» TEXT SHOWN
BEGIN

I am contemplating cranberry bars as a snack/treat while we wait for the rest to be finished. Of course there will also be copious amounts of cheese, crackers, olives, etc. as we prepare things. There is also a chance that Terrence will come up with an additional fabulous dish for us...he has asked me to buy mushrooms for him. He usually makes this mushroom marscapone sauce over sweet potatoes, but this year it will likely be something different.
Nothing like a house full of people that are comfortable and fun while you cook! Pictures and recipes will be posted for at least some of it, I promise!
September 18th, 2007
mariemuffin17 @ : Homemade Oreos
I've gotten lots of requests for this homemade Oreo recipe, so I thought I'd post it here. I was amazed how much better homemade oreos taste than store bought oreos. Just don't think about what's in the filling too much.Cookie Ingredients:
1 1/4 cup AP flour
1/2 cup cocoa (I used some sort of dutch-processed cocoa)
1 tsp baking soda
1/4 tsp baking powder
1/4 tsp salt
1 cup sugar
1 1/4 sticks margarine or butter
1 large egg
Mix flour, cocoa, baking soda, baking powder, salt, and sugar. While on low speed, add margarine/butter and then the egg. Place rounded teaspoonsful on a baking tray and flatten. Bake 9 minutes at 375 degrees F, cool on a rack.Filling Ingredients:
1/2 stick margarine
1/4 cup vegetable shortening
2 cups sifted confectioners sugar
2 tsp vanilla extract
Beat butter and shortening. Gradually beat in sugar and vanilla. Beat on high 2-3 minutes until light an fluffy. Pipe in between two cookies.
Try to eat a few before the masses scarf them down.
Recipe from Smitten Kitchen
May 29th, 2007
jennymarie5 @ : Fava beans!

END

Collected data entries

BEGIN

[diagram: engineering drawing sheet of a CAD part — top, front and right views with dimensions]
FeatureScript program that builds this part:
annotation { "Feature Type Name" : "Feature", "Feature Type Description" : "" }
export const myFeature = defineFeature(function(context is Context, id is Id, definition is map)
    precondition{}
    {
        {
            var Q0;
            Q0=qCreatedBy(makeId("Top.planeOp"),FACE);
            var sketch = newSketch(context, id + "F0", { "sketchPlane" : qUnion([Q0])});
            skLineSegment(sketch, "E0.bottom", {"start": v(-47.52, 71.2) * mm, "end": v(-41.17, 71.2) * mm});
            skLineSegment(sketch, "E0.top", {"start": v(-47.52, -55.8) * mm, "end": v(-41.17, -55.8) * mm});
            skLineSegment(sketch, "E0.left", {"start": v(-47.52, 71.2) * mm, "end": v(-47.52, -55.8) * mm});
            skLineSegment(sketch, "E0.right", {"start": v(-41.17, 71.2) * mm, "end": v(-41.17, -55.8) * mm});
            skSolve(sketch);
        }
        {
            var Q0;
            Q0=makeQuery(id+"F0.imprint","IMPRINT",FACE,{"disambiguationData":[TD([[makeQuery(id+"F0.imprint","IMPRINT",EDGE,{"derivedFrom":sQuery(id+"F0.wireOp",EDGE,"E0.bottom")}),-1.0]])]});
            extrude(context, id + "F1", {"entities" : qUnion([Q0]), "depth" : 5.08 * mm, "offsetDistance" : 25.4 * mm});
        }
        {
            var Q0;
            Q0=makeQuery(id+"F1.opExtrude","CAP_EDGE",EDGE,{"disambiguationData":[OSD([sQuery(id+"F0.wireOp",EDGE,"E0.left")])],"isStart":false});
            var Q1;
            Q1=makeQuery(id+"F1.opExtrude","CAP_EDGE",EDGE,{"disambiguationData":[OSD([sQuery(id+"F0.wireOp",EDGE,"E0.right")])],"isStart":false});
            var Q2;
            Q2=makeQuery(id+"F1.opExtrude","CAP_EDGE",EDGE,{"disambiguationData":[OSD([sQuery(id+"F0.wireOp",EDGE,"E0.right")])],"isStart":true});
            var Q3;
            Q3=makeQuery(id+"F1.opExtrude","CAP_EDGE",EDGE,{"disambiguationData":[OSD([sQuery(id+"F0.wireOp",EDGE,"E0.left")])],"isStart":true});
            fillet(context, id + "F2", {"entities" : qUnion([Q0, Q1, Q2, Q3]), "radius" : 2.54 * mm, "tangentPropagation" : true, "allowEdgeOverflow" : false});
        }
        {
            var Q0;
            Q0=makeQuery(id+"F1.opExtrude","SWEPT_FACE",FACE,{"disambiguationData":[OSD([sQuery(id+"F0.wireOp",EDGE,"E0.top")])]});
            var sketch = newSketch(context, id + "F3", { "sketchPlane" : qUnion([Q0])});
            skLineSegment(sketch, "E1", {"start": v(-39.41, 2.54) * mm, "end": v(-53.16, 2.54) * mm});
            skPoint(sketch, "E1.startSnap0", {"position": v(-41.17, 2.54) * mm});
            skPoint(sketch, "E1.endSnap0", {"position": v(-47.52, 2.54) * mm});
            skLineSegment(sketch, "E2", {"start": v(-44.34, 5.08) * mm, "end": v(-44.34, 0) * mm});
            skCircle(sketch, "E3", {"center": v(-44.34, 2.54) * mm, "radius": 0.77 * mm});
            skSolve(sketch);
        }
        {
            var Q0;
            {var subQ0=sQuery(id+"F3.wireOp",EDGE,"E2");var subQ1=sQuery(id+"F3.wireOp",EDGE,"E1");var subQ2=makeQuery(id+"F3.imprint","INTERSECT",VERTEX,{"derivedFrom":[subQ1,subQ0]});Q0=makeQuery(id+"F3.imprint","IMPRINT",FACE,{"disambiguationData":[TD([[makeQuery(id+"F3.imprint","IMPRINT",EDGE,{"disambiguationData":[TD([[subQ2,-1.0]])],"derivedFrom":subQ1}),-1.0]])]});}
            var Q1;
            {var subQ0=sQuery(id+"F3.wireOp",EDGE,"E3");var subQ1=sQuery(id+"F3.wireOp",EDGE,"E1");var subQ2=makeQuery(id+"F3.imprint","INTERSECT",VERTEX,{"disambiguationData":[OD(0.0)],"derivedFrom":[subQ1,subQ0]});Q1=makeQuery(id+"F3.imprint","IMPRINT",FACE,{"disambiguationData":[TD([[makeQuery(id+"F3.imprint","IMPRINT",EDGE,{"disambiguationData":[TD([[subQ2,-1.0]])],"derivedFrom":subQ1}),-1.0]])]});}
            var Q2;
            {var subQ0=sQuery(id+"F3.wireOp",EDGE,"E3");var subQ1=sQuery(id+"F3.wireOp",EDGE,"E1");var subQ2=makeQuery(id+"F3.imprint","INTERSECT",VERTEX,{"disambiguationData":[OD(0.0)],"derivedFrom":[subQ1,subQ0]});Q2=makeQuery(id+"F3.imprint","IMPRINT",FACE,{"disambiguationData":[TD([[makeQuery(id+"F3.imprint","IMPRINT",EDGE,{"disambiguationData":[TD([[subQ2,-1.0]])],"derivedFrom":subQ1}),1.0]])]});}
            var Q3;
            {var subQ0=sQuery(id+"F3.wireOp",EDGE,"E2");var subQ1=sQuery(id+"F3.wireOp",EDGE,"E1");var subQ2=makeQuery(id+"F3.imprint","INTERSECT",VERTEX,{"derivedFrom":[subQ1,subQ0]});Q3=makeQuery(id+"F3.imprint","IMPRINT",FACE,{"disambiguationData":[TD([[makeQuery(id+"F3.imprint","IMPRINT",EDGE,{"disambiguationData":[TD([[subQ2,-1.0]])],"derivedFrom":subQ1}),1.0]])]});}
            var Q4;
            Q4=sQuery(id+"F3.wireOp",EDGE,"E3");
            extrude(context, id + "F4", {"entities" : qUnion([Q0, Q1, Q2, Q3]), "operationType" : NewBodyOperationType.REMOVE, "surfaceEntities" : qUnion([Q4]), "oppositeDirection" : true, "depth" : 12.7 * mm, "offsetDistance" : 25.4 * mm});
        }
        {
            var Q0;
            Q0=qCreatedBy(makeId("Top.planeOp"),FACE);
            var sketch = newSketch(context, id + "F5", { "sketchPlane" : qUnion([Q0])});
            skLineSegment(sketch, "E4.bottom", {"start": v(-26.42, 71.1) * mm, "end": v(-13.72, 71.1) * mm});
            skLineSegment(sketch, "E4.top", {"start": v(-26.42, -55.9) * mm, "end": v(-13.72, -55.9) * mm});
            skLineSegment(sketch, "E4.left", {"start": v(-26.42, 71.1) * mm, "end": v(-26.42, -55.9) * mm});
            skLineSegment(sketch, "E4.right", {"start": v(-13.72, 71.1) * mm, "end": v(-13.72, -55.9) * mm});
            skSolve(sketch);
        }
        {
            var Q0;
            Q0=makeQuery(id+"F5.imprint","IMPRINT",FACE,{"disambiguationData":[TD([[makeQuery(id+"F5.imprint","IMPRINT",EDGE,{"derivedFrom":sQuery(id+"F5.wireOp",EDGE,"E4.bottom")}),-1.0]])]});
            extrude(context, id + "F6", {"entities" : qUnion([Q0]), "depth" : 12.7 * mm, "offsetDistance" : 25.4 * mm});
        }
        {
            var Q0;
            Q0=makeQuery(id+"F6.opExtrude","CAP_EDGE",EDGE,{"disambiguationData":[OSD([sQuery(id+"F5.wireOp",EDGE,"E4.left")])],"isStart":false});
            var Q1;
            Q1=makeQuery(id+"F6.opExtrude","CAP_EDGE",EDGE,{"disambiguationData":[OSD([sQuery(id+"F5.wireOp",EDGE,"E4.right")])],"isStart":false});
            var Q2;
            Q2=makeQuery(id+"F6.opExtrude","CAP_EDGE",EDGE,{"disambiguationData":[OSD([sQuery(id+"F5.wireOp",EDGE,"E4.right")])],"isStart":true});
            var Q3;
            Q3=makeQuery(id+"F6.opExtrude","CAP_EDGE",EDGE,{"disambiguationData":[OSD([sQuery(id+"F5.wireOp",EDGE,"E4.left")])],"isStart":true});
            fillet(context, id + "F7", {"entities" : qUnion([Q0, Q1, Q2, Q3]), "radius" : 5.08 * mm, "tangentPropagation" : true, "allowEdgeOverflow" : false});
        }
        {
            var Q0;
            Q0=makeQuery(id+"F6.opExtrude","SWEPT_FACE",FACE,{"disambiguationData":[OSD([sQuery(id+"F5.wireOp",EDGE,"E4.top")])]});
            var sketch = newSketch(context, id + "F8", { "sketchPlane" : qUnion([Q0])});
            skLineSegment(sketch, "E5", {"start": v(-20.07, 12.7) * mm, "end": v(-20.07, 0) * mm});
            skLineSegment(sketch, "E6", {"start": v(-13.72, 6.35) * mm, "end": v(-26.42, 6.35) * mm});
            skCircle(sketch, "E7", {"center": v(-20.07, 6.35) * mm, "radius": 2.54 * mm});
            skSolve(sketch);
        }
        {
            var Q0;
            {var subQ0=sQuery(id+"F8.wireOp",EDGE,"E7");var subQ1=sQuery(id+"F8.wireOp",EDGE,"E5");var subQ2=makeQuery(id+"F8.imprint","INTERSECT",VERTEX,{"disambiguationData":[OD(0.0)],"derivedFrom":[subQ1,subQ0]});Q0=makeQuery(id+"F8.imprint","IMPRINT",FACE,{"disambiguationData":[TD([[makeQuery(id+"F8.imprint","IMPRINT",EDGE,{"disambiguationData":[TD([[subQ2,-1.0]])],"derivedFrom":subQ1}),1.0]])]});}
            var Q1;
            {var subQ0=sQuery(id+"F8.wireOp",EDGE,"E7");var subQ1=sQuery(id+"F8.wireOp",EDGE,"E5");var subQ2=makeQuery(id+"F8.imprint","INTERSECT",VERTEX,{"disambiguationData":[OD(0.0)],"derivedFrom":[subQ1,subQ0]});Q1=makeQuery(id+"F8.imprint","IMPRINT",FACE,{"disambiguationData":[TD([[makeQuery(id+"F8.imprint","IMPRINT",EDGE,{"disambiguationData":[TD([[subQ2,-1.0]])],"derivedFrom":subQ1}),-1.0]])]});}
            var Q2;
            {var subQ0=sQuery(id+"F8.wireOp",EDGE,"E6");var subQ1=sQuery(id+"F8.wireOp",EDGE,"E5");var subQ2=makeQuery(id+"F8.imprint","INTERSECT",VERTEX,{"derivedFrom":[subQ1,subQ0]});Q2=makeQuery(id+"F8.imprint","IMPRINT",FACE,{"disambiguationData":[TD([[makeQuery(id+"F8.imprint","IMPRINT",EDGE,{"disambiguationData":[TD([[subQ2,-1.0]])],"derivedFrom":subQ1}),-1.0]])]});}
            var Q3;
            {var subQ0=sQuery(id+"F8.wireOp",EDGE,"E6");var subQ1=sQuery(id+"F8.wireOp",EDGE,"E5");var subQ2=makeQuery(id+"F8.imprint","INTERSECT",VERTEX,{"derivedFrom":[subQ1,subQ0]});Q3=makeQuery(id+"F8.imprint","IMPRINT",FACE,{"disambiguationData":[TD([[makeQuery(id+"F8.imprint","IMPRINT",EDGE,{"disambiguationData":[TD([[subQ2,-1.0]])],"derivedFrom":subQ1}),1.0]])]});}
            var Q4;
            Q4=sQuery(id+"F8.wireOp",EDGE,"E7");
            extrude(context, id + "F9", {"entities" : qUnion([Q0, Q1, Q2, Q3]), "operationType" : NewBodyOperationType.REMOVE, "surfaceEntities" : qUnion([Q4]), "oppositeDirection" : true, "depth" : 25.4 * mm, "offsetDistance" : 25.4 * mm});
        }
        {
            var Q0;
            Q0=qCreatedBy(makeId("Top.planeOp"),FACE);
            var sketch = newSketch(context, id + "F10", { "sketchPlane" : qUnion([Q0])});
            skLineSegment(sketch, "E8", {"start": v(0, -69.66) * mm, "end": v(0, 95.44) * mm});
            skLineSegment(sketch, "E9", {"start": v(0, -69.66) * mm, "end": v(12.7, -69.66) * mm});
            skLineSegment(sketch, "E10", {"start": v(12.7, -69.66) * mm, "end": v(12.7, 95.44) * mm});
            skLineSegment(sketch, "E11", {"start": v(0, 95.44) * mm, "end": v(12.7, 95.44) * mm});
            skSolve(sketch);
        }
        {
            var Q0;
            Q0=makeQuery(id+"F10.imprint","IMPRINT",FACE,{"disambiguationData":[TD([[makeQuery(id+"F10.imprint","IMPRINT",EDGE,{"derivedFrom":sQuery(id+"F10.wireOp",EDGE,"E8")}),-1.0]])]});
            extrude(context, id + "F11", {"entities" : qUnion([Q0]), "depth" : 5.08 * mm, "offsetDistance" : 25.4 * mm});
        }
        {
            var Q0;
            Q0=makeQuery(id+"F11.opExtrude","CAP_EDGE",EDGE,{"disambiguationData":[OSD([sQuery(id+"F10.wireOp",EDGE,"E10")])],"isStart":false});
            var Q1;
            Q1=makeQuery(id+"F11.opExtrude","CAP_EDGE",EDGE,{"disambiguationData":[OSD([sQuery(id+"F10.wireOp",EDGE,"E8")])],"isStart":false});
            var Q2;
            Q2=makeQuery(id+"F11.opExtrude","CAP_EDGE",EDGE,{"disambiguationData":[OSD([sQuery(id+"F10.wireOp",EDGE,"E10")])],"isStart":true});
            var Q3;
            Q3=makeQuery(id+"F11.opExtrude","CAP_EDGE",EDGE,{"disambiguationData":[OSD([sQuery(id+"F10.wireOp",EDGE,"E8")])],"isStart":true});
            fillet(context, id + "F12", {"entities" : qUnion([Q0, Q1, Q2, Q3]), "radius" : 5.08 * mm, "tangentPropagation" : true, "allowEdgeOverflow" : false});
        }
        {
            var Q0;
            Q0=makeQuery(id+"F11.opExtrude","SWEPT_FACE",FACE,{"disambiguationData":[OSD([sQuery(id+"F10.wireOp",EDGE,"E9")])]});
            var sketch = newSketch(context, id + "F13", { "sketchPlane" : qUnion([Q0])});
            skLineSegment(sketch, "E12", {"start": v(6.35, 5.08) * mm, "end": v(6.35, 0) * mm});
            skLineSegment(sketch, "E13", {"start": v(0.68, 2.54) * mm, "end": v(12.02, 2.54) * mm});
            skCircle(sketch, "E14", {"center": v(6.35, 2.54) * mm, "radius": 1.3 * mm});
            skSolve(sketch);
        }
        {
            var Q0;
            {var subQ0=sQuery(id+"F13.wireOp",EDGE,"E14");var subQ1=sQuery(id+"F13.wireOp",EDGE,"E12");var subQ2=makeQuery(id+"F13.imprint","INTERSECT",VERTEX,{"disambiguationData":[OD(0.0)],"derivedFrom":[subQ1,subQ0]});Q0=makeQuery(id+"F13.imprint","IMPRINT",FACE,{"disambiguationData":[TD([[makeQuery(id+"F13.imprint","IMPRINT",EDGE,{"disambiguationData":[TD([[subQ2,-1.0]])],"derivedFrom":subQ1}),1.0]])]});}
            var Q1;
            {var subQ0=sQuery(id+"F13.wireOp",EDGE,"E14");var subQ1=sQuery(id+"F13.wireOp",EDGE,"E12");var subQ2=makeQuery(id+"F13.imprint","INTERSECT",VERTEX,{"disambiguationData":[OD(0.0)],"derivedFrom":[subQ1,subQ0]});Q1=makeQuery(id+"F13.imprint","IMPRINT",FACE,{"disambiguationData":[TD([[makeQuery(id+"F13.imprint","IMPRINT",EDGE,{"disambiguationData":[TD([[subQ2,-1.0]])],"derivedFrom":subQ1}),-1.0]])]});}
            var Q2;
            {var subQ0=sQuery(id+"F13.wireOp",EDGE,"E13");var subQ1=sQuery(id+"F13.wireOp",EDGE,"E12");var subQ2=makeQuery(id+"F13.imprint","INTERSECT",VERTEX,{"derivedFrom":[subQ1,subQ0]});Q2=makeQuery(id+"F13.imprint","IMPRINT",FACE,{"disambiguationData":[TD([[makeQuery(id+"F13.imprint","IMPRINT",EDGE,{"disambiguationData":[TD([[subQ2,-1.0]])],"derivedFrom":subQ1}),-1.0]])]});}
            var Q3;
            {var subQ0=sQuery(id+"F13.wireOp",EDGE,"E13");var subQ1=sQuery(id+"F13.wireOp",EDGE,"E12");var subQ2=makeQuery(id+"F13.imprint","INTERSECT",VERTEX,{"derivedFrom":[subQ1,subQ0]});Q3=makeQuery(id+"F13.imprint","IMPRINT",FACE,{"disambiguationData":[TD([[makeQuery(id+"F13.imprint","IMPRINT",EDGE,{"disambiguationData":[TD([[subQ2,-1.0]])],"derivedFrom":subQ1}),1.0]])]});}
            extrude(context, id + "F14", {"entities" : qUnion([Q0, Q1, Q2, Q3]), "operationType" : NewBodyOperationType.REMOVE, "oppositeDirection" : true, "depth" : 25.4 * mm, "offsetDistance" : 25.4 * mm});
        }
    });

END

» PROBLEM DETAILS
From the cooking blog text, set down word for word the passage starting at "I am contemplating" and ending at "be something different.".

» YOUR RESPONSE
I am contemplating cranberry bars as a snack/treat while we wait for the rest to be finished. Of course there will also be copious amounts of cheese, crackers, olives, etc. as we prepare things. There is also a chance that Terrence will come up with an additional fabulous dish for us...he has asked me to buy mushrooms for him. He usually makes this mushroom marscapone sauce over sweet potatoes, but this year it will likely be something different.